I sic’d Google Gemini on my ROS Nav2 issues:

  • planning going too close to walls and bar stools causing goal failures
  • “Out of Map Bounds” errors after tile-rug transitions

Gemini would recommend something, and when I would tell it “that didn’t work”, it responds “right, you are using ROS Jazzy which works differently, try this next idea”, or I would point out it first told me one thing and then told me the opposite, and it would tell me "that is very astute. Lets focus on the other problem.

To solve over-stressing the CPU, it recommended ROS composition. After spending a day learning what that means and changing things all over my system, navigation seg faulted everytime. So it started trying to fix the seg faults. I noticed a weird error that indicated half of Nav2 was using the parameters I supplied, and half was ignoring my params and telling me to fix the conflicts.

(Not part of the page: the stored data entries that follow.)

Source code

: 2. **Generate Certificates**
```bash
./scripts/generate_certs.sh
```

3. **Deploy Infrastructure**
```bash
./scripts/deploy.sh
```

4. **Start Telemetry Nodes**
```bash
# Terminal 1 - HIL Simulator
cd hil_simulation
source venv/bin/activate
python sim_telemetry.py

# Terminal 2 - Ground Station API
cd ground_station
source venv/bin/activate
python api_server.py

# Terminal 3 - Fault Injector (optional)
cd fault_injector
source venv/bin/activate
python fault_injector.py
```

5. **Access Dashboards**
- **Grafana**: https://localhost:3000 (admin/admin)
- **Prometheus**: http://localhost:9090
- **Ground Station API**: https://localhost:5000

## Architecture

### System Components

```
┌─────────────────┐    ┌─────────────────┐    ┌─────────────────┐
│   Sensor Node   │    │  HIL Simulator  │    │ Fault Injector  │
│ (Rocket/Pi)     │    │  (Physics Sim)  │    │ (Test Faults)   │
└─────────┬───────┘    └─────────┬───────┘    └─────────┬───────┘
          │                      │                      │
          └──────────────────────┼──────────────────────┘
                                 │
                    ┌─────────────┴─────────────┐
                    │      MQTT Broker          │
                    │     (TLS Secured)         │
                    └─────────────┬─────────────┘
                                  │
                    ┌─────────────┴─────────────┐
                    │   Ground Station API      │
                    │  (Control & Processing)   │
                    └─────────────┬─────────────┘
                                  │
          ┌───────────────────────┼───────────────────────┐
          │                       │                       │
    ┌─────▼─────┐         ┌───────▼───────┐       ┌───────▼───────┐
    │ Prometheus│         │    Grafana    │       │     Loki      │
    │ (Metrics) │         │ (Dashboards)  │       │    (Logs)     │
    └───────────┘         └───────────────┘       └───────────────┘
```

After going many rounds with Gemini or several days morning to night, telling me “try this so we can verify such and such”, and me feeding it what the new error messages were, and then it trying to fix the new errors, and getting deeper and deeper into the mud, it suddenly reports that someone submitted an issue about this “Navigation not using given parameters in Composition”.

(Oh and I went a few rounds with robotics.stackexchange.com folks that helped me understand a few things, but got me no closer to solving any of my composition problems.)

Finally, Gemini decides “Since WaLI has operated reliably for over 9000 hours, you should stick with the non-composition launch of nav2”

Right - and that success is right on the edge - if I so much as ask WaLI what his battery level is while he is navigating, navigation blows up. I should stick with the “successful” way.

Gemini will quickly go down a rabbit hole, (or twenty ant piles at once), if you don’t keep reminding it to stay focused on the big picture issue you came for help with.

Uggh. Google Gemini has fried my brain in one week. I can’t imagine what I would do if my boss was telling me “Use AI so you can get this done quicker”.